Records contained in a dataset:
_ _ _
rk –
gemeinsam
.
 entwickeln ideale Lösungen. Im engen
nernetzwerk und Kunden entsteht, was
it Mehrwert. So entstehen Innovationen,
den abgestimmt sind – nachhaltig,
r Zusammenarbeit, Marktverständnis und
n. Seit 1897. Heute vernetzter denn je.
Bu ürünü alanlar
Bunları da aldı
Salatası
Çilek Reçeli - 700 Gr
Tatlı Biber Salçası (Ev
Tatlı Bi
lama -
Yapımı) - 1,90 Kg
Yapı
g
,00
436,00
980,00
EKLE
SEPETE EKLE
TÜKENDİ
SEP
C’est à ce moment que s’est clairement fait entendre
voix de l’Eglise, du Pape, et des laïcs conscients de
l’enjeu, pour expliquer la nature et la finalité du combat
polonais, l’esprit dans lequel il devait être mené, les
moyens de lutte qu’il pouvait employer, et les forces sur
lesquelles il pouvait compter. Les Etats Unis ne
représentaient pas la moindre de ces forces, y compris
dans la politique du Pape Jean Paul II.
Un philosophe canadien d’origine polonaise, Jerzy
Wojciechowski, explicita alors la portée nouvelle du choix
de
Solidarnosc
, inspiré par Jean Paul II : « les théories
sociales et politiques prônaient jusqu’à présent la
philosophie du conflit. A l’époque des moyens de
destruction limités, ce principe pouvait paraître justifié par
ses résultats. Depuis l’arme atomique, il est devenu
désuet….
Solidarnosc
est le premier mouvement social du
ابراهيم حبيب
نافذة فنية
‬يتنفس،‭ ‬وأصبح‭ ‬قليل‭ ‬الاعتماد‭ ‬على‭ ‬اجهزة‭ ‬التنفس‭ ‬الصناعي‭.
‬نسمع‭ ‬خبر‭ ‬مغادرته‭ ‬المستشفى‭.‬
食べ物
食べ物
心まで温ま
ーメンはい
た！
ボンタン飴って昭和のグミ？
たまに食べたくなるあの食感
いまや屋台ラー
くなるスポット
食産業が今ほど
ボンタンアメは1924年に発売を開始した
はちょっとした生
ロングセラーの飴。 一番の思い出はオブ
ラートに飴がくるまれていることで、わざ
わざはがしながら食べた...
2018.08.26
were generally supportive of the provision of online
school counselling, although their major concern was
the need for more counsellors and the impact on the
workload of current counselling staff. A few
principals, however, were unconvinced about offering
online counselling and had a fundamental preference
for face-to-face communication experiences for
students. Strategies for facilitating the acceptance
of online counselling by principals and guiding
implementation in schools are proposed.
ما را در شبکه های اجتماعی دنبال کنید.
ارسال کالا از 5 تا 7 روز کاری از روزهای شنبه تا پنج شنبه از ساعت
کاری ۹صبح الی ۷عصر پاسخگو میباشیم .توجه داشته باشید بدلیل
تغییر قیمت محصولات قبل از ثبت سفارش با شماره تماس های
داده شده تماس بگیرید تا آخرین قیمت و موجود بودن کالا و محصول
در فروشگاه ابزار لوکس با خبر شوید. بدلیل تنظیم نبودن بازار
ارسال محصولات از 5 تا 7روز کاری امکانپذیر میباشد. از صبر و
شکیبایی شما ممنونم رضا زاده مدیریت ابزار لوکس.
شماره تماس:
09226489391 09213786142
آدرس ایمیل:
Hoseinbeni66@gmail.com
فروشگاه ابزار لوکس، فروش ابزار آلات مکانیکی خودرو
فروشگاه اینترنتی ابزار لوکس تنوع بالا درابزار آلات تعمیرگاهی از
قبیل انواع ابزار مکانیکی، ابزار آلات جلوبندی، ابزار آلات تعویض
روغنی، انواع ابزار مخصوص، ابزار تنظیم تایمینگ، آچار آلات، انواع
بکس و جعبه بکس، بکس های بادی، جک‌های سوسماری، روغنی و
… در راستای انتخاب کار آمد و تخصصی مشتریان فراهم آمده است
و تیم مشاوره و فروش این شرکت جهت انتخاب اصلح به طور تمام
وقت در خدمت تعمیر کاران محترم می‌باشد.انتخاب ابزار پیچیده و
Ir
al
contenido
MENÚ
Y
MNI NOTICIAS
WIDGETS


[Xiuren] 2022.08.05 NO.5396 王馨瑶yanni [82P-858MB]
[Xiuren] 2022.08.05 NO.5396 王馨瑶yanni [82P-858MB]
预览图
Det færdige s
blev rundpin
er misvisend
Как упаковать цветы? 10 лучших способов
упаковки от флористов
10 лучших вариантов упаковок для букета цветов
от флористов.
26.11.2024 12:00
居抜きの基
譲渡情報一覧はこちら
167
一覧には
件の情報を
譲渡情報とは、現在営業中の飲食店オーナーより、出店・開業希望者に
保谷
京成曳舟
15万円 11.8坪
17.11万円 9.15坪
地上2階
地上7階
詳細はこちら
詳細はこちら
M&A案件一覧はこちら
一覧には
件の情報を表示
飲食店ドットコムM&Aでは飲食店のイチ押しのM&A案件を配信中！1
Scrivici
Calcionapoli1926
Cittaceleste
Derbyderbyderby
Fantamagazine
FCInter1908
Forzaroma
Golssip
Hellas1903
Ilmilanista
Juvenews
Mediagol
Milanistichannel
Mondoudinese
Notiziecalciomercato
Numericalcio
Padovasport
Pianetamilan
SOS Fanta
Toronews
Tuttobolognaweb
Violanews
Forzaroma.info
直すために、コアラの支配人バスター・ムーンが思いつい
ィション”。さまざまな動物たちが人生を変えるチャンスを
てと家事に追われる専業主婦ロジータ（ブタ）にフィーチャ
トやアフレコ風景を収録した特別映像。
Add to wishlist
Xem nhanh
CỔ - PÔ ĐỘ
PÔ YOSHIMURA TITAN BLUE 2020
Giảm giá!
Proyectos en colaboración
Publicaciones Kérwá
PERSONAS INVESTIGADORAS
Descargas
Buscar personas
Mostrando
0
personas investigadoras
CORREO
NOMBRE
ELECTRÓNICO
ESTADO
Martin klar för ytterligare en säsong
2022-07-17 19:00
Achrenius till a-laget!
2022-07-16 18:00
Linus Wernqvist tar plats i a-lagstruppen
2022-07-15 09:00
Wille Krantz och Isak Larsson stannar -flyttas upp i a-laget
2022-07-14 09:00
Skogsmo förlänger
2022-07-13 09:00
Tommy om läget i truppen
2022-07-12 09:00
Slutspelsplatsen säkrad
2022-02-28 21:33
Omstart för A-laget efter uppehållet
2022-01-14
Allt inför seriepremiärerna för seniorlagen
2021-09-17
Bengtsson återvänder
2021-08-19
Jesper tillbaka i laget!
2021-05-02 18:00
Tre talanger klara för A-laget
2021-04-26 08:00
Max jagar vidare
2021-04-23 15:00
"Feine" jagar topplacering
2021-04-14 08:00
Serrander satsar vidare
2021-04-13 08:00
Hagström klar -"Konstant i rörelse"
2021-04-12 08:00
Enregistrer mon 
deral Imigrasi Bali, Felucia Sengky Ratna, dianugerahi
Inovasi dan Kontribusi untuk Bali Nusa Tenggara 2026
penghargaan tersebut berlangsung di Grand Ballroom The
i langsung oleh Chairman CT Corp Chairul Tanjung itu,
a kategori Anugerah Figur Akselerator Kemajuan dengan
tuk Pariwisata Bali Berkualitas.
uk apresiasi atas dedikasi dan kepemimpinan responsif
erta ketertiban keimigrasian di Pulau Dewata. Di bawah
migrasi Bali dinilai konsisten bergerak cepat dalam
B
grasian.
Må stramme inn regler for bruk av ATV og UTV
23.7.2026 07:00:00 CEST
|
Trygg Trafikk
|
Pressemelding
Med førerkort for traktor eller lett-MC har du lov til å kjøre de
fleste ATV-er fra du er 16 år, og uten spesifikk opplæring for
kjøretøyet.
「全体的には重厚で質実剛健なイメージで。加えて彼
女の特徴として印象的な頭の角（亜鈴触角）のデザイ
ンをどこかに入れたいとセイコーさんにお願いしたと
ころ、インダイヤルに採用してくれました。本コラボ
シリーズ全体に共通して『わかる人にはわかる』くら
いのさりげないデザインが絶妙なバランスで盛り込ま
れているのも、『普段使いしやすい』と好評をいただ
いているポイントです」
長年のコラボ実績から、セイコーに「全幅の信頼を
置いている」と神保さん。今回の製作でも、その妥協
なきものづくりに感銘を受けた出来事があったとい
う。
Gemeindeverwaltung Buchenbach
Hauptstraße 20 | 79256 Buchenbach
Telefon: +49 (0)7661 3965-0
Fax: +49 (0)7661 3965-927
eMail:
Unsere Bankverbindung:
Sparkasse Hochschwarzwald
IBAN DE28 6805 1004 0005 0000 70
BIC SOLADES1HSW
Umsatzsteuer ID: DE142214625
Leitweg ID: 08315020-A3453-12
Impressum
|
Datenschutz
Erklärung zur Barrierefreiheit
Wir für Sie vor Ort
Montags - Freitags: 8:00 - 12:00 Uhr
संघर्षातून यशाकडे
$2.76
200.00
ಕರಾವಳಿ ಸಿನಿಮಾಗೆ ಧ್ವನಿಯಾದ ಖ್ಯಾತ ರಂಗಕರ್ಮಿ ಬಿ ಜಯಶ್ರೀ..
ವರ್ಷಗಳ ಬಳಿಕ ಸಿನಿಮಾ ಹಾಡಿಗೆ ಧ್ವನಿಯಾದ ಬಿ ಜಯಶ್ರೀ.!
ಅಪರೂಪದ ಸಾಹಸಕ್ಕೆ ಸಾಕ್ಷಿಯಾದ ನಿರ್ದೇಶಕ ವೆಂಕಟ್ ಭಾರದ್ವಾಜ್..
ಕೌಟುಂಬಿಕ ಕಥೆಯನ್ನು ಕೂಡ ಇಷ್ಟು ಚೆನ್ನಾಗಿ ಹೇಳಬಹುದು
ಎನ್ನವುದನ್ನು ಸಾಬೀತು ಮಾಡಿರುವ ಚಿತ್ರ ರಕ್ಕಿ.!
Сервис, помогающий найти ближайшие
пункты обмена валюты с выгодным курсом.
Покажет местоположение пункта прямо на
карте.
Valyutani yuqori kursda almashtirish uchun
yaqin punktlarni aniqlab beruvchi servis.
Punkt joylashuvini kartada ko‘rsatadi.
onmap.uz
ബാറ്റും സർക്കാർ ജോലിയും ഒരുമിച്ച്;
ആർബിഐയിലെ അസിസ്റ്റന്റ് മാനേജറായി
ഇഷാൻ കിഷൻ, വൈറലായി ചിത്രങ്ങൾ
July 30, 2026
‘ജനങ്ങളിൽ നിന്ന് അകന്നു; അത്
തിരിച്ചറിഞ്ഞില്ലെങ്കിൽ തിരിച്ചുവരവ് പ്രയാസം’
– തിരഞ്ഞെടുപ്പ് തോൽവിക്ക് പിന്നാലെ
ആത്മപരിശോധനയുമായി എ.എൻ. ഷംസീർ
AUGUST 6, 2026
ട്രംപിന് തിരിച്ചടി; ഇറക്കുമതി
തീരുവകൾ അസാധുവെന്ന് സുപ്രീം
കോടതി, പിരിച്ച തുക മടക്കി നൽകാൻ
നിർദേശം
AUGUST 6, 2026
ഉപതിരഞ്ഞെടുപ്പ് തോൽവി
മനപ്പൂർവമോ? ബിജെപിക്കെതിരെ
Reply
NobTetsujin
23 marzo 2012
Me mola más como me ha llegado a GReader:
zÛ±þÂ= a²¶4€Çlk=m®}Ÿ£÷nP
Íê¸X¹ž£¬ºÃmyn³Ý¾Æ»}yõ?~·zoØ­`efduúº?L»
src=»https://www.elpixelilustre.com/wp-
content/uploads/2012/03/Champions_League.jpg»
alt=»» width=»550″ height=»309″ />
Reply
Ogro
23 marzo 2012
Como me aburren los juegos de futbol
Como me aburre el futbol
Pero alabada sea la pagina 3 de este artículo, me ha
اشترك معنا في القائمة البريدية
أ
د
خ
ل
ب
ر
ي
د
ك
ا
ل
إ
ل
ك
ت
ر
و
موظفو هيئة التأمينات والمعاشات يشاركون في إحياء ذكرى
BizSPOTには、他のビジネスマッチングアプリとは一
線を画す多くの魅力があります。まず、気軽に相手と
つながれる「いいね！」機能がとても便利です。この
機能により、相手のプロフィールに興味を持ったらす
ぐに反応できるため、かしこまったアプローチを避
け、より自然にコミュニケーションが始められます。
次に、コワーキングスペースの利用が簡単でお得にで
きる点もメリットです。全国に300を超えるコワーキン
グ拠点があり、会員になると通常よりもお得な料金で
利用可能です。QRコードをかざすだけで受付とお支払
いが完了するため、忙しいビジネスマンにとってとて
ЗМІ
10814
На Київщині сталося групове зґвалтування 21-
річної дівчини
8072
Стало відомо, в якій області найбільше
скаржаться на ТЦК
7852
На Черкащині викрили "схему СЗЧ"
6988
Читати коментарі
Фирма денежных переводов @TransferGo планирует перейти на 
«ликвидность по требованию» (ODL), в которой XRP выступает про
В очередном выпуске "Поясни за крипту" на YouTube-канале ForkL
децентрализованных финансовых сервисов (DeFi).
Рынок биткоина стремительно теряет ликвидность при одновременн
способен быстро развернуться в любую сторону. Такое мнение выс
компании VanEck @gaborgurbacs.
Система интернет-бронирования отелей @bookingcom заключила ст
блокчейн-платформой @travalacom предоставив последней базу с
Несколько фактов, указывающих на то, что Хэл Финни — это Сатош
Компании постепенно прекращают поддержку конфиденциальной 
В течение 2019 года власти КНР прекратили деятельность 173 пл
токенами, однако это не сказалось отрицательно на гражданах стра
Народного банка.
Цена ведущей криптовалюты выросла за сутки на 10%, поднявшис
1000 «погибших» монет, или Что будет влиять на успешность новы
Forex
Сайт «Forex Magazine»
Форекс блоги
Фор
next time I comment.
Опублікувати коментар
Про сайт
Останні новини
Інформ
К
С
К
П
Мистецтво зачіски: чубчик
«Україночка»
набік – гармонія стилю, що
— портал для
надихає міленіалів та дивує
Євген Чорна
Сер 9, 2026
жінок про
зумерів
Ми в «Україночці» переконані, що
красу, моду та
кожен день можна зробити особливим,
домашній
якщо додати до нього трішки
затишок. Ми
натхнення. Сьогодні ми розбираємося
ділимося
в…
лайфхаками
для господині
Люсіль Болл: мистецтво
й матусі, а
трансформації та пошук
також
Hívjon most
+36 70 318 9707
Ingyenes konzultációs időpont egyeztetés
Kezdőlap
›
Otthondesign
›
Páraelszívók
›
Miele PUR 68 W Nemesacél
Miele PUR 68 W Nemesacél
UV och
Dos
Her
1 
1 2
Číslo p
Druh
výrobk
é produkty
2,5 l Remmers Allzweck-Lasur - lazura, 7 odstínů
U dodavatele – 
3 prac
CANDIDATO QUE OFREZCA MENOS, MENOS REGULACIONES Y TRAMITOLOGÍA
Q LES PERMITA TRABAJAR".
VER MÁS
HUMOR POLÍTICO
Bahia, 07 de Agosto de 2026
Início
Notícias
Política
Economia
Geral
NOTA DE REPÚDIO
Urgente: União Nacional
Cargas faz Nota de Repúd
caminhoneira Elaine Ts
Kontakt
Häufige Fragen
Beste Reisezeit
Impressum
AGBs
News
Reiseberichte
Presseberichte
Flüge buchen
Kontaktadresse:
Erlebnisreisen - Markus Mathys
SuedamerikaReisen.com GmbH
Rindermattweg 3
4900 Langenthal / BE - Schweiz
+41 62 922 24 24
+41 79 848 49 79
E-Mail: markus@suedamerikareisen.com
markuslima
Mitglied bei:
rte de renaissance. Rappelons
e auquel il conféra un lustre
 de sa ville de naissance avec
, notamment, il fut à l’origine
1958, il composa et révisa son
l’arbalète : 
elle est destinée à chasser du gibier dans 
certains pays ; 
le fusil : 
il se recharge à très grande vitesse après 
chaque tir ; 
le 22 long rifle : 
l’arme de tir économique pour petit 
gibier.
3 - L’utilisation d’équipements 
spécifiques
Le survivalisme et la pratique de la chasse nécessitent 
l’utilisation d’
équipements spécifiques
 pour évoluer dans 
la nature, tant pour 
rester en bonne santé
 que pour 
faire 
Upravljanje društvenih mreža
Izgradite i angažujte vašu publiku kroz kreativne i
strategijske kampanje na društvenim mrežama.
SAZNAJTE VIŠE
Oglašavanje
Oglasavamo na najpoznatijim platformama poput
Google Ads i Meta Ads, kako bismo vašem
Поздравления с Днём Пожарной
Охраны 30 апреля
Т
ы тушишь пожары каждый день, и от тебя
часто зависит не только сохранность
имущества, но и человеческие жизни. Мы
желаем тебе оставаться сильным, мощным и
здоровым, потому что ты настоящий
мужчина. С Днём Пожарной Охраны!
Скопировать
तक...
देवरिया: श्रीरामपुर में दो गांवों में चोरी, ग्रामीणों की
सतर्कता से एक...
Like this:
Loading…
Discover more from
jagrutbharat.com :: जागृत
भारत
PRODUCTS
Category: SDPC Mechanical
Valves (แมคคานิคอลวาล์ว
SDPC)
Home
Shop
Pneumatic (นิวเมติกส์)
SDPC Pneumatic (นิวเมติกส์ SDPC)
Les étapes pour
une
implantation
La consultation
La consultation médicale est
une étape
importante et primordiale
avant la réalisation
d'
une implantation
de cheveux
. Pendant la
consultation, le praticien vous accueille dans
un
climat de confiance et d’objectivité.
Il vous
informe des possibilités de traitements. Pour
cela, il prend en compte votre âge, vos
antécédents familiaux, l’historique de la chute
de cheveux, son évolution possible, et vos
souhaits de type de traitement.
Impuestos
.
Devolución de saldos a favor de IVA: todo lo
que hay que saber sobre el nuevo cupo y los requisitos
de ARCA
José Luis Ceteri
_ _ _
= Work required =
In the records above, find each line holding "محصولات" and copy it.

= Solved problem =
تغییر قیمت محصولات قبل از ثبت سفارش با شماره تماس های
ارسال محصولات از 5 تا 7روز کاری امکانپذیر میباشد. از صبر و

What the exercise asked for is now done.